Under the new regulatory regime, media regulator Ofcom will also be able to audit algorithms that control users’ experience online.
What’s been tweaked?
The government said the amendments it is proposing are necessary because the original plans “would have meant the biggest platforms would have had to not only remove illegal content, but also any material that had been named as legal but potentially harmful”, said Sky News.
Michelle Donelan, the culture secretary, told the broadcaster the bill in its current form “had a very, very concerning impact potentially on free speech”.
Some critics “had argued it opened the door for technology companies to censor legal speech”, said the BBC.
Conservative leadership candidate Kemi Badenoch had tweeted that the original bill was “legislating for hurt feelings”. David Davis, another vocal critic of the bill from the Tory backbenches, told the BBC he was glad that the legal but harmful duties had been taken out but he still had other “serious worries” about the threat to privacy and freedom of expression which could “undermine end-to-end encryption”.
Is it as groundbreaking as first thought?
Verdict said the bill “sets the democratic world’s strictest internet safety legislation” but it has proved hugely controversial and prompted a furious debate between child safety groups and freedom of speech advocates.

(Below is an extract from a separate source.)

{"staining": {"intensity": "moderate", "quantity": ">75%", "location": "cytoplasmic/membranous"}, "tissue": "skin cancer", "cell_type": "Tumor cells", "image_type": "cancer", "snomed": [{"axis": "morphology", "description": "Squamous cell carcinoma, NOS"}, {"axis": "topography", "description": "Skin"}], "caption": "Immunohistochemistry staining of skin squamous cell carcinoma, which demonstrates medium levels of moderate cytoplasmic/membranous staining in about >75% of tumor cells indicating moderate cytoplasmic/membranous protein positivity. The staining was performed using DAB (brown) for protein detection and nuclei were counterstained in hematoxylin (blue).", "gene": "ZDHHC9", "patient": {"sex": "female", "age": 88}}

i news reported that the legislation has been “hit by a series of delays after Culture Secretary Michelle Donelan promised to tweak the crucial section of it that deals with ‘legal but harmful’ content online”, sparking fears that “unless the Bill passes the Commons by Christmas, it will be ditched entirely”.
Toby Young in The Critic hailed plans to amend the “legal but harmful” clause as “a major victory for all the free speech groups” but child safety campaigners, who have been pushing the government for years to pass online safety legislation, have raised concerns about the bill being weakened too much.

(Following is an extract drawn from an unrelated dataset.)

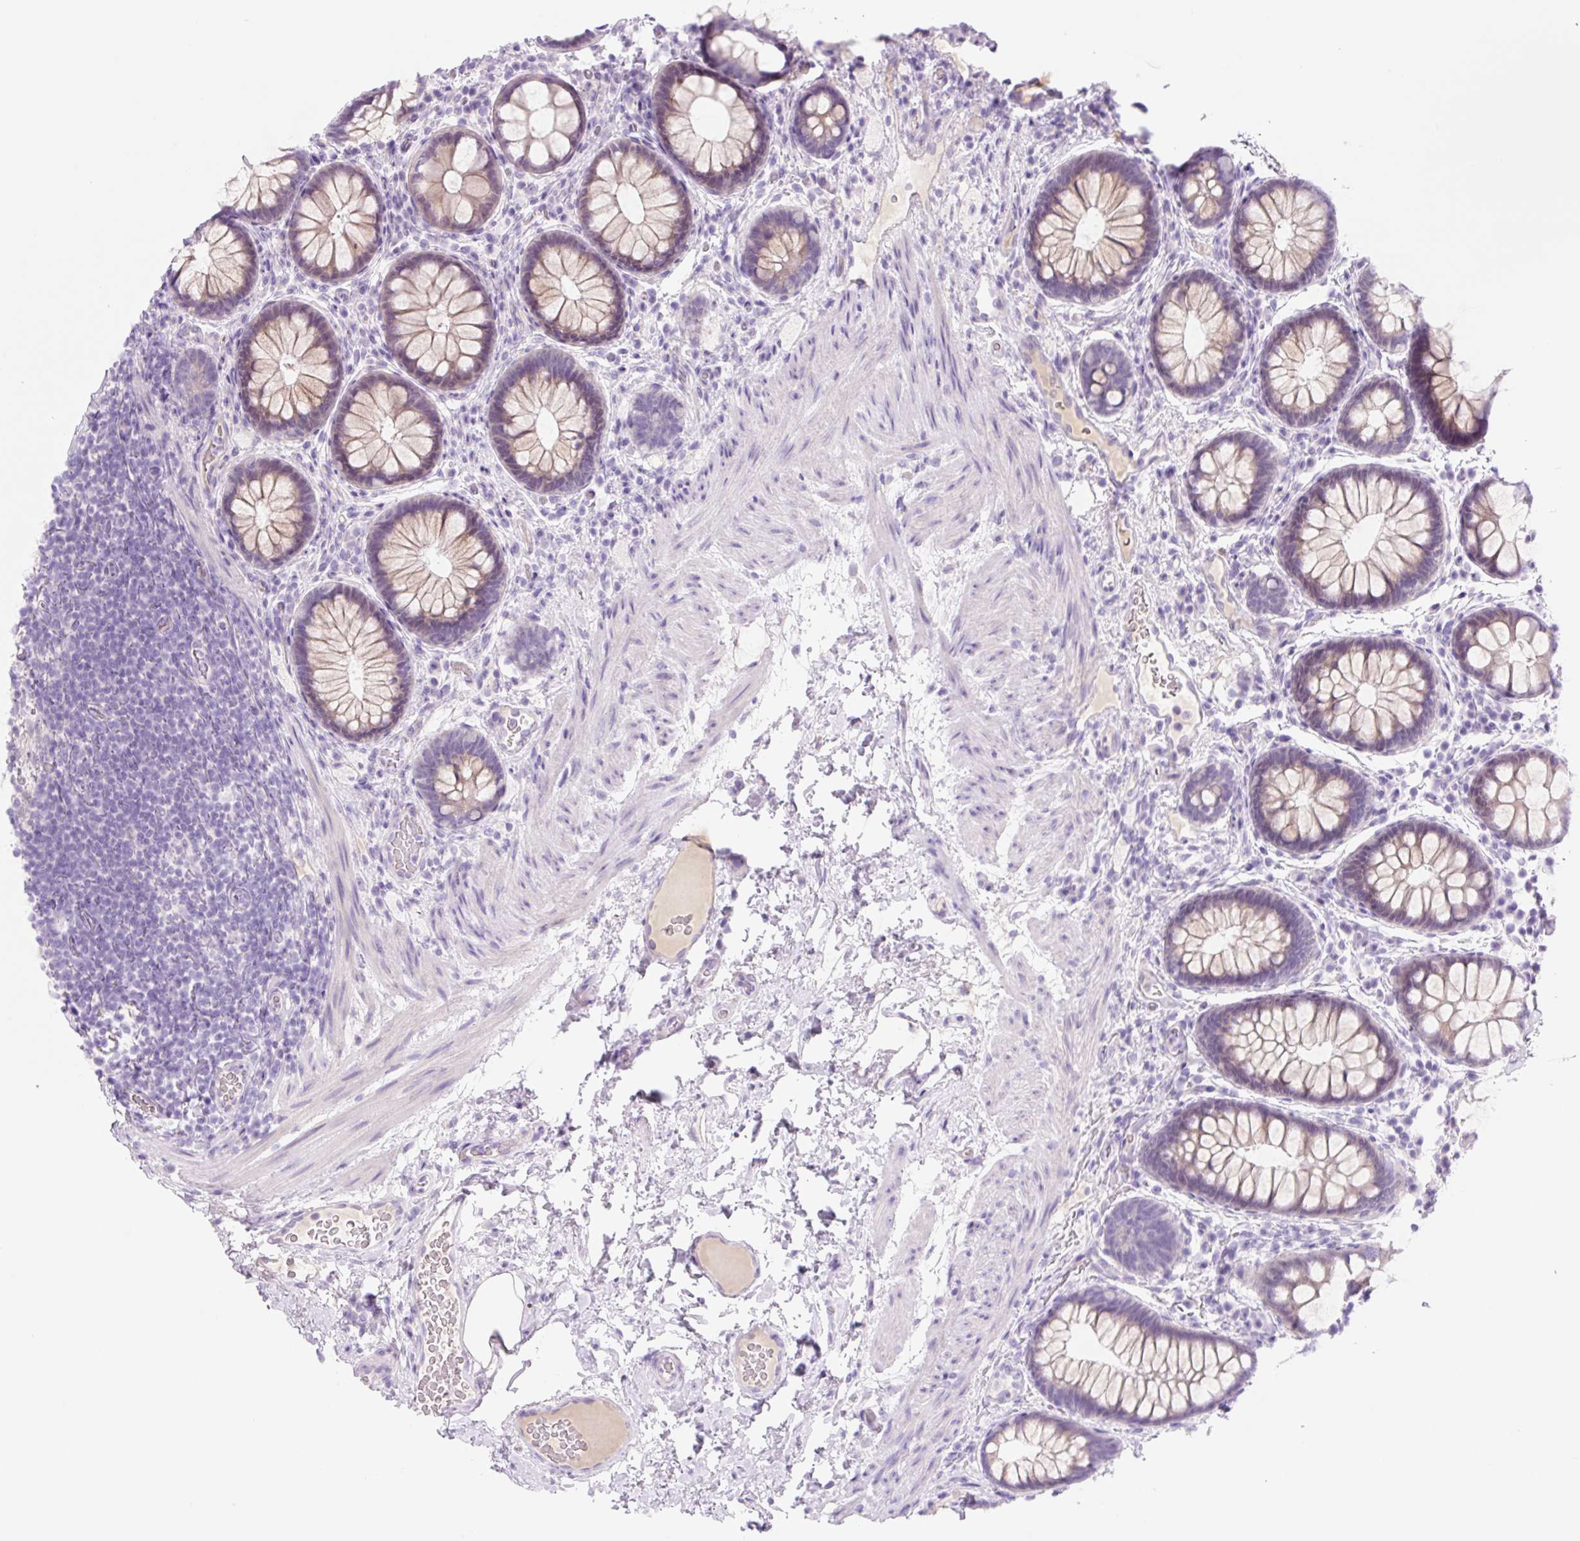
{"staining": {"intensity": "weak", "quantity": "25%-75%", "location": "cytoplasmic/membranous"}, "tissue": "rectum", "cell_type": "Glandular cells", "image_type": "normal", "snomed": [{"axis": "morphology", "description": "Normal tissue, NOS"}, {"axis": "topography", "description": "Rectum"}], "caption": "This histopathology image reveals immunohistochemistry (IHC) staining of benign human rectum, with low weak cytoplasmic/membranous staining in approximately 25%-75% of glandular cells.", "gene": "ZNF121", "patient": {"sex": "female", "age": 69}}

Yet despite reservations in government over free speech, a majority of MPs and, crucially, the wider public still support the bill, meaning it will most likely pass.
Tech Crunch reported on fears among groups outside Parliament of a “looming mess” that “will apply the biggest penalties to UK web users faced with access restrictions like age verification pop-ups and homegrown startups faced with impossibly fuzzy demands and expensive compliance costs”. There are also many, the site said, who argue that “the bill won’t do what’s claimed and protect kids either”.